## GIVEN TEXT
'''

Lucy Everest Boole (5 August 1862 – 5 December 1904) daughter of Mary Everest Boole and George Boole, granddaughter of Thomas Roupell Everest.

Lucy Everest Boole a chemist, was the fourth daughter of the mathematician George Boole and was born in Blackrock, in Cork. She was a chemist and was the second woman to pass the London School of Pharmacy‘s major examination in 1888 and was the first woman to formally do research in pharmaceutical chemistry.

She was assistant to the chemist Wyndham Rowland Dunstan (1861-1924), Professor of Chemistry to the Pharmaceutical Society. Her method of analysis of tartar emetic was the official method of assay until 1963.

Lucy Boole lectured at the London School of Medicine for Women, and was the first woman Professor of Chemistry at The Royal Free Hospital in London. She was a Fellow of the Institute of Chemistry. Lucy Boole never married and lived with her mother Mary Everest Boole until her death in 1904.

Lucy’s promising career was cut short by her premature death at the age of forty-three.

'''

## Saved entries

'''

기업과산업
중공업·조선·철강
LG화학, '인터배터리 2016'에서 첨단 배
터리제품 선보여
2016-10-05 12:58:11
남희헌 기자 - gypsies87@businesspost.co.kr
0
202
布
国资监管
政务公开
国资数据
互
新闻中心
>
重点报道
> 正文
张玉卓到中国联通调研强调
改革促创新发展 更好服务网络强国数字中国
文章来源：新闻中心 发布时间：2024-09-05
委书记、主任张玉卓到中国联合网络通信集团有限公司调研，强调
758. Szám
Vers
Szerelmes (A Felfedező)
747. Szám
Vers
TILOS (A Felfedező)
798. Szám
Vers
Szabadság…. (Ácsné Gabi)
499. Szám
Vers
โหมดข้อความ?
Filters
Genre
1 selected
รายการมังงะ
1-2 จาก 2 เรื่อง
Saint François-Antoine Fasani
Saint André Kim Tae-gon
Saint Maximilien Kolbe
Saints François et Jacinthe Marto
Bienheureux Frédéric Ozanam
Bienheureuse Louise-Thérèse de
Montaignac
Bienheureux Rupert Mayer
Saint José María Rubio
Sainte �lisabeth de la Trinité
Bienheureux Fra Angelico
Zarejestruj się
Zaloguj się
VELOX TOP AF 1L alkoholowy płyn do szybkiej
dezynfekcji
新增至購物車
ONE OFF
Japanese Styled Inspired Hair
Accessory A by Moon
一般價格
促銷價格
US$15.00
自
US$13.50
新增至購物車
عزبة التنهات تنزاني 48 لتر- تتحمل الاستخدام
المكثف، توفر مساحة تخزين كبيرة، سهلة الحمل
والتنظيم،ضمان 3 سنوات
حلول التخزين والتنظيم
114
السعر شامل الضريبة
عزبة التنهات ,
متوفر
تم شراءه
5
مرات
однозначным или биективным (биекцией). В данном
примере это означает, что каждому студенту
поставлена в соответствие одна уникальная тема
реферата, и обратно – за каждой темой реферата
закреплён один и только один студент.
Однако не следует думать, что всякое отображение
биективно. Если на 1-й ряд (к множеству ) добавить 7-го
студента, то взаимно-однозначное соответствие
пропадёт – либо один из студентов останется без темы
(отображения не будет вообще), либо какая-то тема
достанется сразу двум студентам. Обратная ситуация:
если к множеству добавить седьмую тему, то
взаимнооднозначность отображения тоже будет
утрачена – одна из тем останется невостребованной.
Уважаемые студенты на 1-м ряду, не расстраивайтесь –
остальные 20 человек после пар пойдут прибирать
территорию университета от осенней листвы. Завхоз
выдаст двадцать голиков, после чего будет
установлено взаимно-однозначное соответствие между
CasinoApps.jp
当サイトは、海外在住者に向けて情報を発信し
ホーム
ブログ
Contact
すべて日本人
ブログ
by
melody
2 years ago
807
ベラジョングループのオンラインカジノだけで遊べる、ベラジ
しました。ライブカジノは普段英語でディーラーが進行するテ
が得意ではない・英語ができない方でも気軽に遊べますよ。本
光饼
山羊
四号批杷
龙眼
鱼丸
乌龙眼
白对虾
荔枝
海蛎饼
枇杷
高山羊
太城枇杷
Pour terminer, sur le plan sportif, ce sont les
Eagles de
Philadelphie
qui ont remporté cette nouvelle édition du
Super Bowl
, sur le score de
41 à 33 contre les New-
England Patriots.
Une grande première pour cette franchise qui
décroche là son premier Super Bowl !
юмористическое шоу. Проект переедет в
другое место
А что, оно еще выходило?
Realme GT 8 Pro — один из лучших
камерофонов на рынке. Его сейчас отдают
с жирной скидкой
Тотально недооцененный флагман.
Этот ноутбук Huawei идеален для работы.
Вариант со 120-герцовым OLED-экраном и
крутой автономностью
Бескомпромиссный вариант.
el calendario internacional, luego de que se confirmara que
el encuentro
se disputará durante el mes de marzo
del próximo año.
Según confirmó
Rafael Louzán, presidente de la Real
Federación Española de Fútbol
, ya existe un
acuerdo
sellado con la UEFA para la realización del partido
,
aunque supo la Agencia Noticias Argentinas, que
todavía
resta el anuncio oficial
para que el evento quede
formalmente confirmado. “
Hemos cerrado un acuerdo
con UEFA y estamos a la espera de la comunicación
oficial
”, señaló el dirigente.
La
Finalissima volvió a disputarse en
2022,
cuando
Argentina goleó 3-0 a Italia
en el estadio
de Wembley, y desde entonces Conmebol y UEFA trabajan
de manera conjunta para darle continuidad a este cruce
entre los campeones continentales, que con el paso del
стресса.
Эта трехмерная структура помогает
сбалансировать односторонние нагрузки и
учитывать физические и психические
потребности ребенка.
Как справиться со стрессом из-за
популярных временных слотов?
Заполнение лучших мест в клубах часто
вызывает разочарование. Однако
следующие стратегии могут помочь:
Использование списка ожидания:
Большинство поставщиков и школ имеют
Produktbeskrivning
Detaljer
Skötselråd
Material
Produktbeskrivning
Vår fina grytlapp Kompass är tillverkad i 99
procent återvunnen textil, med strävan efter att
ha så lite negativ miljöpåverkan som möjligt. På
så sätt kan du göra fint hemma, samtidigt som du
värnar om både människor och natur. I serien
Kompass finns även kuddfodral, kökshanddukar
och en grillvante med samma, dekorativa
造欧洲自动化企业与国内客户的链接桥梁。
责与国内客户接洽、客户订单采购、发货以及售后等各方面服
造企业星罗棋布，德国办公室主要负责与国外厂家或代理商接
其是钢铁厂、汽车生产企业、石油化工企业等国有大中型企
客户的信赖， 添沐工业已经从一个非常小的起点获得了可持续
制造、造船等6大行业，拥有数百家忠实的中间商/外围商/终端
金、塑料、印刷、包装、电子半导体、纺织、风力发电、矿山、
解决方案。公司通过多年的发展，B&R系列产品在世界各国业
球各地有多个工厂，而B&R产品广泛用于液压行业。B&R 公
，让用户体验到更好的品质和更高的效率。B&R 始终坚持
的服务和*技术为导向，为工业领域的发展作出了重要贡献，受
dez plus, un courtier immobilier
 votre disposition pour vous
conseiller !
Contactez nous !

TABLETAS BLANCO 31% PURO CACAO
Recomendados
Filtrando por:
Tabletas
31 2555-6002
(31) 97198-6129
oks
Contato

'''

## WORK INSTRUCTION 1
According to the biographical text on Lucy Everest Boole, what caused her career to end early?
## WORK INSTRUCTION 2
Continue the biographical text on Lucy Everest Boole from its last sentence.

## REPLY 1
Her promising career was cut short by her premature death.

## REPLY 2
Lucy Boole assisted her nephew Geoffrey Ingram Taylor in his work, and she collaborated with Sir Wyndham Rowland Dunstan. Geoffrey Ingram Taylor reported how much influence his home life had, meaning “much more to me than anything I did at school,” and that Lucy and her four sisters Mary, Margaret, Alicia and Ethel were often in attendance, as was their mother Mary Everest Boole (George Boole had died when the children were quite young), who “all contributed to the family influences.”

Lucy and her sisters were all home educated by Mary Everest Boole in mathematics and geometry, logic and thinking for themselves.

Lucy was also taught by Sergyei “Stepniak” Kravchinsky:

Lucy studied with her (Ethel) and both women regarded Stepniak as their guardian.

In 1895 Lucy wrote An Enquiry Into the Nature of the Vesicating Constituent of Croton Oil with Wyndham Rowland Dunstan.


Of Interest:

Lucy Everest Boole had four sisters:

  • Mary Ellen (7 June 1856 – 28 May 1908), who married the mathematician and author Charles Howard Hinton (1853 – 1907). They had three children, Howard, William and Joan.
  • Margaret (1858 – 16 August 1935), whose son Geoffrey Ingram Taylor became a mathematician and a Fellow of the Royal Society
  • Alicia (8 June 1860 – 17 December 1940), also a mathematician, who made important contributions to four-dimensional geometry
  • Ethel Lilian (11 May 1864 – 27 July 1960), who married the Polish scientist and revolutionary Wilfrid Michael Voynich and was the author of the novel The Gadfly.